Il convento era famoso per l’allevamento dei bachi da seta e la produzione dei filamenti grezzi del tessuto pregiato prodotto dalla loro saliva. 

I bachi venivano disposti nel sottotetto del convento, su lunghe stuoie di canneto unte di grasso: un innesto perfetto per uno show quasi pirotecnico. In poche ore il tetto e il convento vennero rasi al suolo dalle fiamme.

Il processo portato avanti dalla Sacra Congregazione mostrò subito come le suore, appena visto del fumo, fossero scappate a gambe levate dalla struttura, non provando neanche per un momento ad arginare l’avanzata demolitrice. 

La fuga fu veloce quanto lunga: le consorelle, infatti, non si fermarono fuori dalla struttura, ma tornarono ognuna nella propria casa natia. 

La cosa puzzò subito di bruciato – perdonatemi, era quasi dovuto – alla Congregazione, che capì che quell’incendio ovviamente doloso fu solo un espediente per la fuga. 

Altre storie di inizio 1500 vedono monache seduttrici (al fine di farsi mettere incinta e quindi svestirsi dai panni della clausura) e travestimenti ingegnosi per fuggire dai conventi per recarsi a teatro o a sentire concerti e canti gregoriani. Insomma, per seguire le sacre – stavolta sì – pulsioni umane, anche le più ingenue, le suore erano disposte a tutto e con incredibile arguzia. 

In quest’ottica di ribellione all’imposizione possiamo dunque rivedere sotto altra luce la storia della monaca più famosa d’Italia, la monaca di Monza, la cui vicenda venne poi romanzata da Manzoni ne I promessi sposi.

Come mi spiegava Marcello Fois a Roma qualche settimana fa, la vicenda monacale ricordataci dal Manzoni era più comune di quel che si pensi. La ribellione era semplicemente manifestazione della imprescindibile natura umana, intrappolata nei corpi delle novizie costrette al voto.

Anche la novella di Boccaccio su Masseto di Lamporecchio, la prima della terza giornata del Decamerone, può essere quindi riletta in ottica differente (Masseto si finge sordomuto per entrare in un convento di monache famose in paese per la loro fame di corpi maschili; la garanzia data dal mutismo del giovane spinge le suore ad accoglierlo tra loro, facendo sesso con lui convinte che il giovane non avrebbe potuto, per la sua condizione, parlarne con nessuno) e sicuramente meno caricaturale.

Gli istinti delle donne, seppur sopiti da una società perfidamente maschilista e controllante, non sono mai stati frenati da regole rigide e prepotenti. 

Certo, la punizione spesso era severa – Monson ci racconta di Cristina Cavazza, monaca del 1700 costretta a 12 anni di isolamento ferreo per essere fuggita dal monastero di santa Cristina a Bologna – e negli anni più duri di psicosi superstiziosa la Chiesa di Roma ha mandato più e più donne al rogo per fatti di natura umana, mai diabolica. 

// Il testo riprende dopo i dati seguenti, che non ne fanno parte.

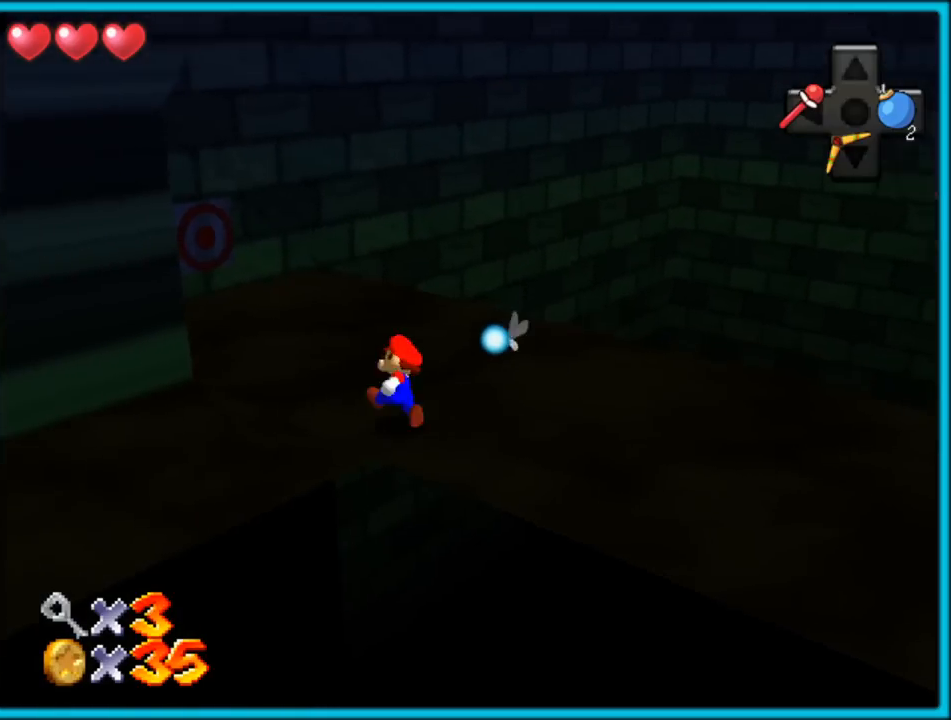
{"buttons": [], "left_stick": "up", "button_events": [[200, "C_RIGHT", "down"], [300, "C_RIGHT", "up"]]}
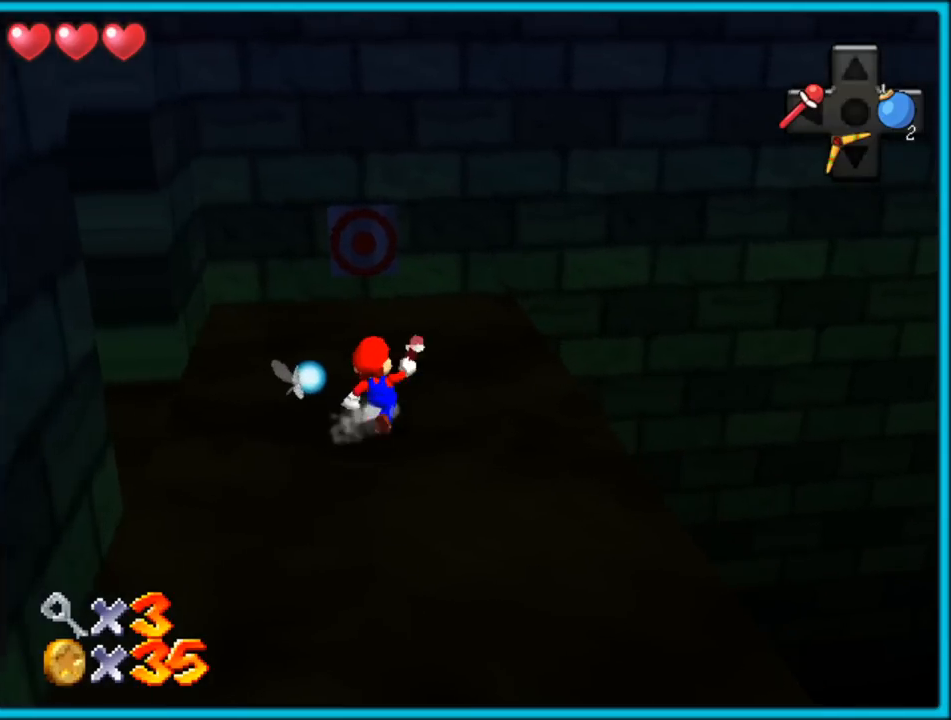
{"buttons": [], "left_stick": "center", "button_events": []}
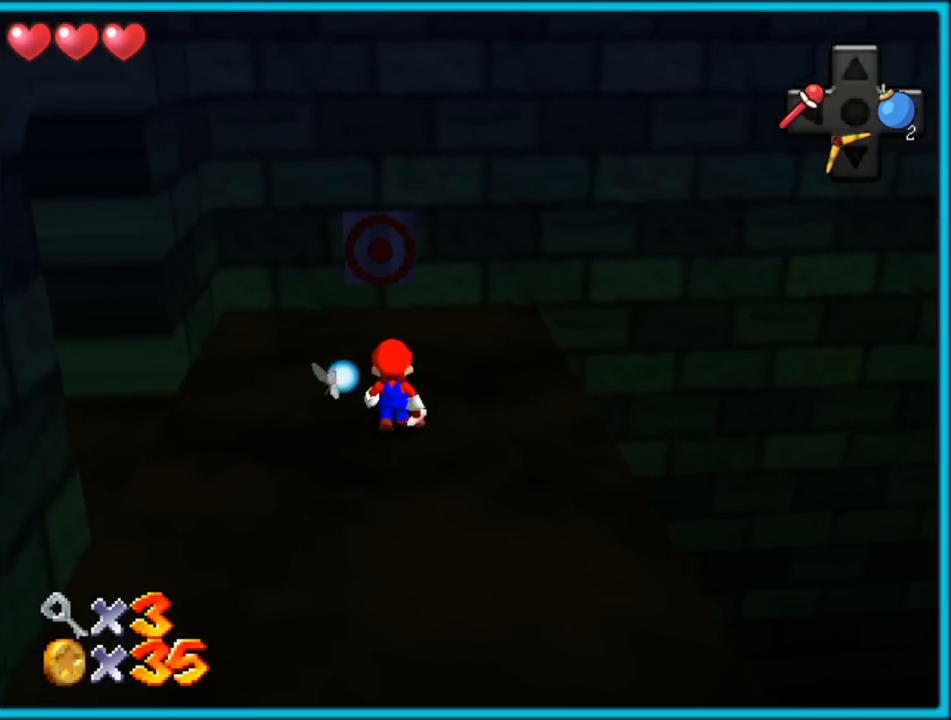
{"buttons": [], "left_stick": "center", "button_events": [[150, "C_UP", "down"], [250, "C_UP", "up"], [350, "C_UP", "down"], [417, "C_UP", "up"]]}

Eppure, come ci racconta questa raccolta di suore ribelli e geniali, nulla è mai bastato alle donne per arrendersi e smettere di celebrare la propria natura, fosse questa nemica di Dio, dei padri, dei fratelli o della sola, stupida, ignorante superstizione.

Nel riscrivere la storia per dare voce e dignità a vicende come quelle delle monache del sedicesimo e diciassettesimo secolo, i documenti ritrovati e ricomposti da Monson sono preziosi ed emblematici. Uno spaccato brillante di quanto l’estro femminile non sia mai stato sottomesso, neanche dalle mura fredde dei conventi e dal silenzio imposto dagli ordini.

Le suore che si comportano male diventano così delle magnifiche, incendiarie protofemministe disposte a tutto per la dignità di potersi sentire, anche solo per il tempo di una fuga nella notte, libere.